On doit aussi s’appuyer sur des béquilles quand on veut rester au pouvoir (avec le PMSD en ce moment) ou quand on souhaite « marquer l’histoire » de son pays, parce que le vote de trois quarts au Parlement requis pour modifier la Constitution demande aussi de faire des compromis et des concessions. Mais il est alors de bonne convenance de ne plus parler de « béquille » mais de « partenaire ». Il paraît (voir la radieuse photo de Bérenger vendredi) que Navin Ramgoolam a rassuré Paul Bérenger là-dessus. Attendons voir…

Mais il y avait autre chose ce soir-là de peut-être bien plus grave !

Il est bien connu qu’un peuple cherche souvent le « la » chez ses dirigeants. Quand Obama scandait prophétiquement « Yes, we can ! », il donnait la force et l’espoir à ses concitoyens de se prendre en main et de s’investir dans leur progrès et leur affranchissement. Quand Poutine envahit la Crimée au motif qu’il s’y trouve (au-delà d’un intérêt géopolitique indéniable) une forte minorité russophile, il invite inévitablement toutes les minorités russes de la planète à se projeter dans la même logique ! Voyez le résultat, même s’il est clair aujourd’hui que Donetsk l’intéresse moins que Sébastopol. Quelqu’un me racontait récemment que, quand nos leaders politiques tutoient leurs adversaires en les menaçant de sévices divers, que ce soit sur une caisse à savon ou à la radio, cela colore inévitablement les conversations « anba la boutik » en conséquence ! Parfois, ça finit même par saigner !

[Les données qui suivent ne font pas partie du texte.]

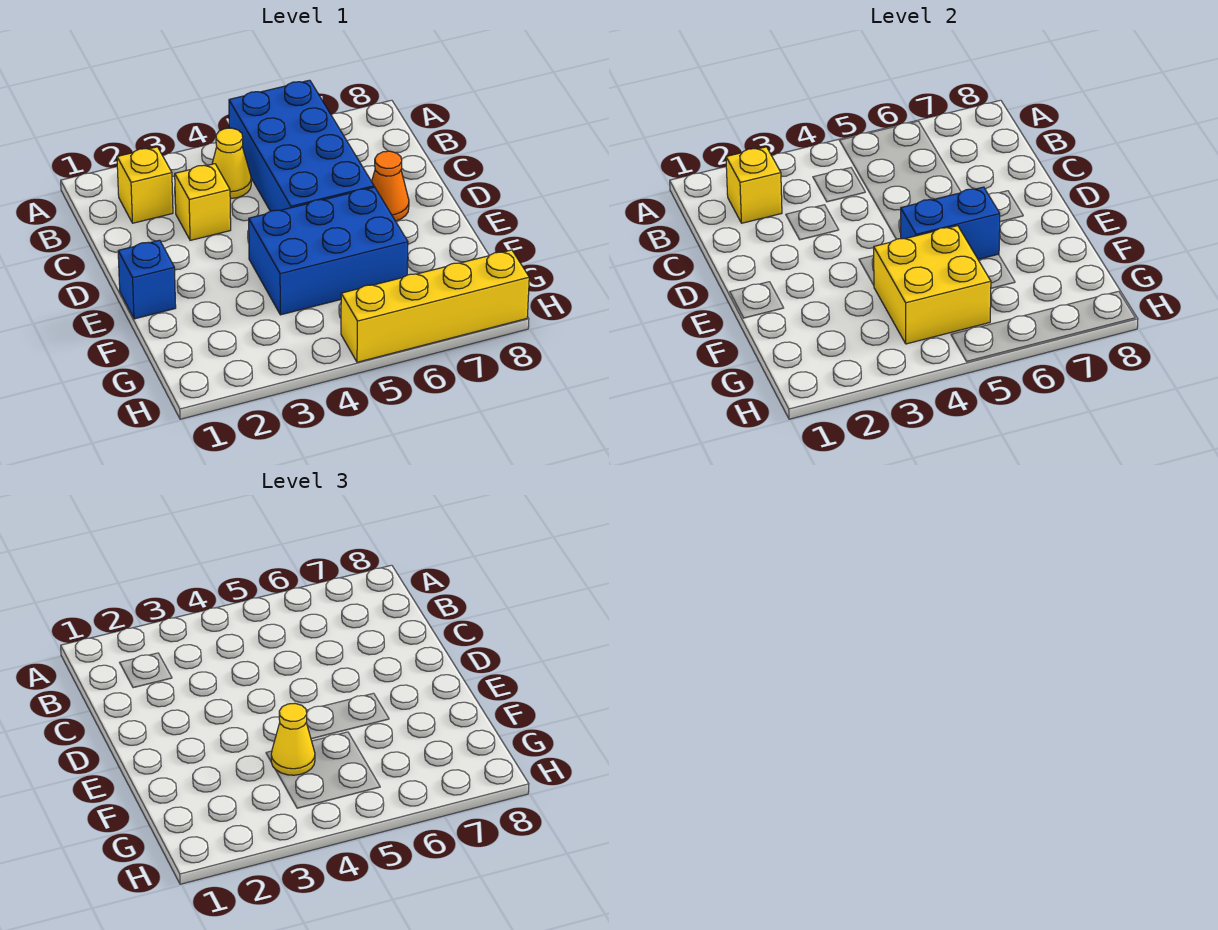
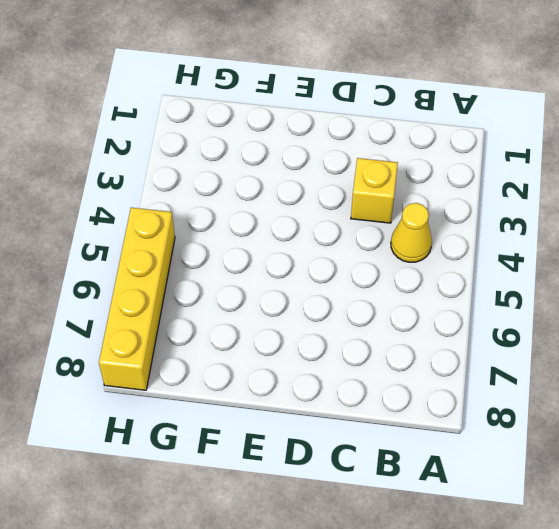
none -> blue brick A5:D6 level 1
none -> yellow brick B2 level 1
none -> orange cone D7 level 1

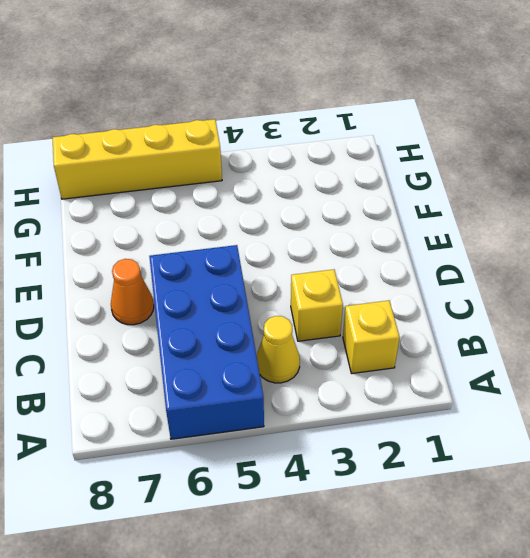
none -> blue brick E1 level 1
none -> blue brick E4:F6 level 1
none -> yellow brick B2 level 2

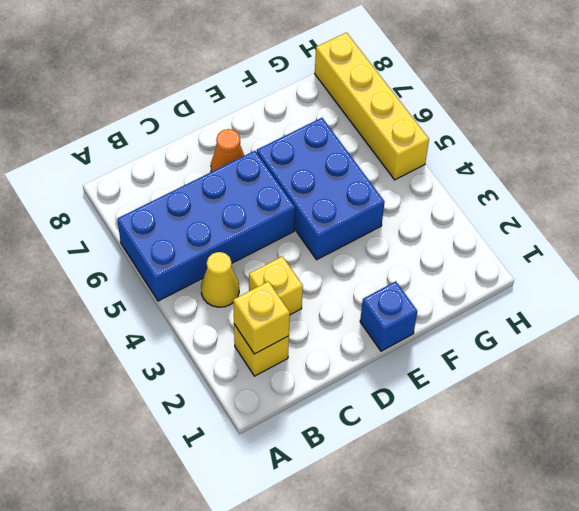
none -> blue brick E5:E6 level 2
none -> yellow brick F4:G5 level 2
none -> yellow cone F4 level 3

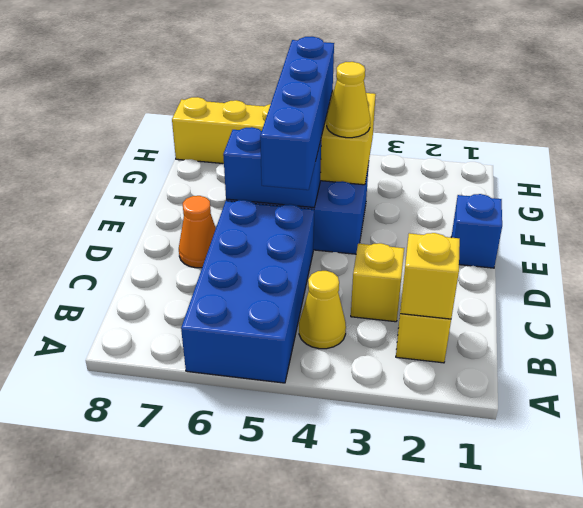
blue brick D5:G5 level 3 -> none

La phrase « donn mwa gato la net, ler la mo manz li tou sel » est au premier degré une supplique : Pour ne pas faire de concession à un « partenaire » ou à une « béquille », donnez-moi, leader des seuls travaillistes, la majorité de trois quarts ! Navin Ramgoolam a déjà demandé ce type de mandat, mais, malgré sa grande popularité, il ne l’a jamais obtenu seul. Parce qu’en démocratie, toute la population ne pense pas qu’il n’a que des qualités sous sa cape « ramgoolamienne ». En fait, la seule fois où il était à la tête d’un gouvernement commandant trois quarts des sièges au Parlement fut en 1995, en alliance avec son « meilleur ennemi », le MMM. Mais selon les critères ci-dessus (que le dirigeant national se nomme Obama, Poutine, Modi ou Ramgoolam), cette phrase est vraiment malheureuse, parce qu’elle suggère, au mieux, au deuxième degré, que le pouvoir n’est pas un sacerdoce, un devoir, une croisade pour l’avancée du peuple, mais un repas ! Avec les seuls siens, si possible ! Ce qui est d’autant plus dévastateur ces jours-ci que la réalité des scandales presque journaliers y ressemble tellement… Parfois, c’est même à s’y méprendre !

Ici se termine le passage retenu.